[Supplied text]
▼▼▼

2024-04-15 12:43:42

by Daniel Wagner

[permalink] [raw]
Subject: [PATCH v6 0/5] nvme-fabrics: short-circuit connect retries

I've resorted the series so that the nvmet changes come first instead as the
last patch. These changes are necessary to get the host code tested.

The second big changes is moving the logic into the existing helper
nvmf_should_reconnect, all the transports get updated in one go.

And lastely, I've added a retry auth failure patch as requested by Sagi. I
explictly decided against to count these error from the normal retry counter
(nr_reconnects) as this would make it unnecessary complex to map the two
different max limits into one counter.

▲▲▲

[Supplied information]

▼▼▼

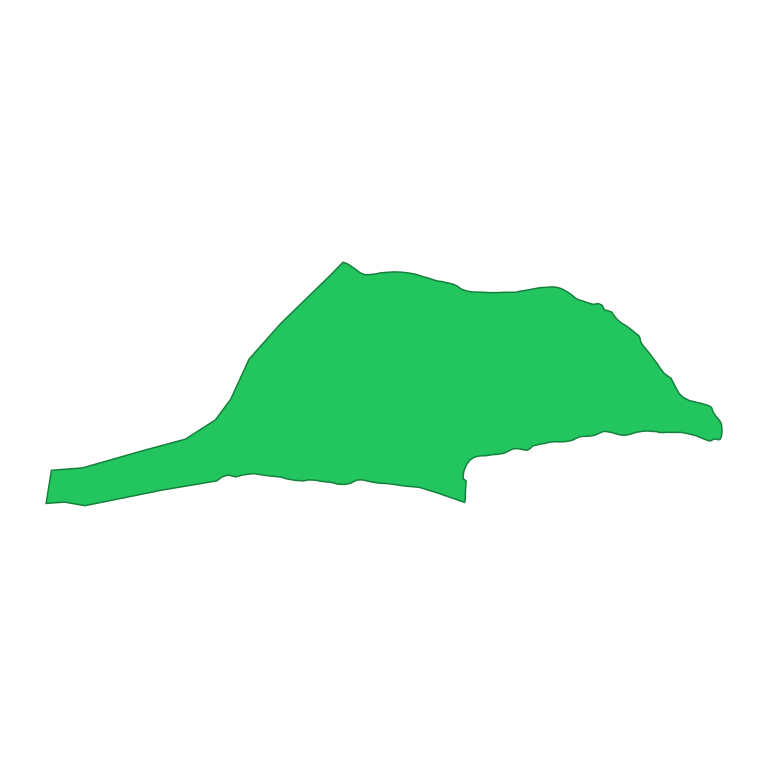 the district of New Village, Micoud, Saint Lucia
{"feature_id": "8701671B10053189367937", "entity_name": "New Village", "entity_type": "district", "adm_level": 2, "iso_a3": "LCA", "parent_name": "Saint Lucia", "parent_adm1": "Micoud", "projection": "orthographic", "projection_center": [-60.897, 13.825], "detail": "fine", "context": "isolated", "style": "filled", "palette": "green", "viewbox_px": 768, "rotation_deg": 0, "n_neighbors": 0, "source": "geoboundaries", "source_scale": "gbopen_adm2", "svg_char_len": 3474}
<svg xmlns="http://www.w3.org/2000/svg" viewBox="0 0 768 768"><path d="M464.6,502.4L465.1,500.4L465.4,496.7L465.4,491.8L465.5,490.1L465.6,488.8L465.7,487.2L466.0,483.9L466.1,480.9L464.3,479.5L463.1,478.8L463.6,472.4L464.5,469.3L465.4,467.2L466.7,464.3L470.2,459.9L473.8,457.5L477.1,456.4L481.0,455.8L484.8,455.8L488.6,455.3L491.2,454.8L497.8,454.3L503.1,453.4L506.1,452.3L509.4,450.6L512.9,448.9L514.6,448.7L517.5,448.6L520.3,449.0L523.9,449.8L526.1,450.3L528.4,449.6L530.0,448.6L531.7,446.9L532.4,446.0L534.6,445.5L538.4,444.6L542.8,443.6L544.7,443.5L547.5,442.7L550.5,442.1L554.5,441.7L559.3,441.9L564.0,441.7L567.3,441.3L570.0,440.8L572.4,440.3L576.1,438.3L579.5,436.9L581.7,436.5L585.7,436.3L589.3,436.2L591.6,435.7L592.6,435.7L595.8,434.8L599.2,433.3L602.3,431.9L603.9,431.4L606.1,431.5L609.6,432.1L613.0,432.8L614.9,433.5L618.5,434.5L620.5,435.0L625.0,435.2L627.6,434.8L628.9,434.6L633.2,433.3L636.7,432.2L639.7,431.8L642.2,431.3L644.8,431.1L648.1,431.0L651.7,431.4L656.3,431.6L659.3,432.4L663.4,432.6L666.5,432.3L674.8,432.4L681.3,432.4L686.0,433.3L691.2,434.5L695.8,435.7L699.3,437.1L701.8,438.2L704.2,439.1L705.9,439.8L709.6,440.9L711.4,440.7L713.0,439.3L714.7,439.0L716.6,439.3L718.6,439.8L720.1,439.3L721.4,436.7L721.9,433.7L721.9,427.4L721.4,424.1L720.0,421.2L718.2,418.8L715.6,415.9L715.1,414.9L714.1,413.6L712.8,411.2L712.3,409.4L711.6,407.6L710.7,406.8L708.5,405.7L706.4,404.9L703.4,404.1L700.2,403.1L697.4,402.6L693.3,401.5L689.3,400.6L685.7,398.7L682.5,396.9L680.3,394.7L678.7,392.8L677.5,390.5L677.0,389.7L674.9,385.8L674.0,384.1L671.3,378.7L670.6,378.0L668.1,376.3L663.8,373.0L659.7,367.5L657.6,364.2L652.6,357.7L649.8,353.7L646.7,350.0L642.9,345.3L640.9,342.3L640.4,340.5L640.0,338.0L638.7,335.6L635.3,333.1L630.9,329.3L626.2,325.9L621.7,323.1L618.5,320.7L615.9,318.0L614.4,316.0L612.6,313.3L612.0,312.4L610.7,311.6L609.6,311.2L605.9,310.2L604.7,309.8L603.5,308.5L603.1,307.0L602.0,305.2L598.7,303.7L596.4,303.8L594.2,304.3L593.0,304.3L588.2,302.9L581.2,300.5L579.0,300.0L575.4,298.1L572.0,295.1L570.1,293.7L568.0,292.3L564.8,290.4L561.1,288.5L556.9,287.4L553.4,286.9L549.2,287.0L546.8,287.3L543.5,287.5L540.0,287.7L537.7,288.1L536.3,288.4L525.9,290.3L523.5,290.7L520.5,291.1L517.5,291.8L516.2,292.2L514.1,292.3L507.0,292.3L500.4,292.4L497.8,292.6L489.0,292.6L481.2,292.2L473.3,292.0L469.7,291.6L465.9,290.7L461.6,289.2L459.7,288.0L456.7,285.7L452.1,283.9L448.5,283.0L446.6,282.7L441.9,281.5L438.5,281.2L433.9,280.0L432.8,279.6L427.7,277.9L423.4,276.8L420.6,275.8L415.5,274.2L411.0,273.4L407.9,272.9L405.0,272.6L402.0,272.2L394.2,271.9L386.0,272.4L380.4,272.9L374.6,274.1L369.3,274.6L368.0,274.7L367.1,274.7L365.9,274.7L364.3,274.4L362.8,274.0L361.0,273.2L359.4,272.2L356.5,270.1L354.0,268.2L352.3,267.2L350.7,266.0L349.0,264.8L347.5,264.0L346.2,263.3L344.7,262.9L343.8,262.6L343.0,262.3L329.1,276.5L280.9,323.3L255.9,351.4L249.1,359.1L230.6,399.4L215.3,420.0L203.1,427.8L185.5,439.1L141.6,451.0L104.6,461.6L82.4,467.9L51.4,470.3L47.1,497.3L46.1,503.4L64.6,502.1L84.9,505.7L161.5,490.2L216.7,480.9L222.1,476.9L228.2,475.0L235.7,476.9L242.5,475.0L247.7,474.3L253.6,473.6L260.1,474.6L267.4,475.7L273.9,476.4L280.7,477.1L286.4,478.8L295.4,480.4L303.3,480.9L308.5,479.9L315.5,480.2L320.9,481.3L331.3,482.4L338.0,484.2L344.4,484.5L350.5,483.3L353.4,481.8L357.0,480.0L363.0,479.9L370.2,481.7L378.3,483.1L387.7,483.6L394.9,484.6L405.4,486.1L411.0,486.6L419.2,487.3L440.4,493.9L442.4,494.7L464.6,502.4Z" fill="#22c55e" stroke="#15803d" stroke-width="1.5"/></svg>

▲▲▲

[List of tasks]
A. Substitute "drivers" for "transports" in the nvme-fabrics patch message, and give it again starting at "[permalink] [raw]" and ending at "into one counter.".
B. In the nvme-fabrics patch message, who asked for the retry auth failure patch?
C. Write the next part of the nvme-fabrics patch message, picking up after its last sentence.
This material has nothing to do with the nvme-fabrics patch message.

[Answers by task]
A.
[permalink] [raw]
Subject: [PATCH v6 0/5] nvme-fabrics: short-circuit connect retries

I've resorted the series so that the nvmet changes come first instead as the
last patch. These changes are necessary to get the host code tested.

The second big changes is moving the logic into the existing helper
nvmf_should_reconnect, all the drivers get updated in one go.

And lastely, I've added a retry auth failure patch as requested by Sagi. I
explictly decided against to count these error from the normal retry counter
(nr_reconnects) as this would make it unnecessary complex to map the two
different max limits into one counter.

B. Sagi

C.
changes:
v6:
- reorder series
- extended nvmf_should_reconnect
- added auth retry logic

v5:
- nvme: do not mix kernel error code with nvme status
- nvmet: separate nvme status from dhchap status
- https://lore.kernel.org/linux-nvme/[email protected]/

v4:
- rebased
- added 'nvme: fixes for authentication errors' series
- https://lore.kernel.org/all/[email protected]/

v3:
- added my SOB tag
- fixed indention
- https://lore.kernel.org/linux-nvme/[email protected]/

v2:
- refresh/rebase on current head
- extended blktests (nvme/045) to cover this case
(see separate post)
- https://lore.kernel.org/linux-nvme/[email protected]/

v1:
- initial version
- https://lore.kernel.org/linux-nvme/[email protected]/

Daniel Wagner (1):
nvme-fabrics: handle transient auth failures

Hannes Reinecke (4):
nvmet: lock config semaphore when accessing DH-HMAC-CHAP key
nvmet: return DHCHAP status codes from nvmet_setup_auth()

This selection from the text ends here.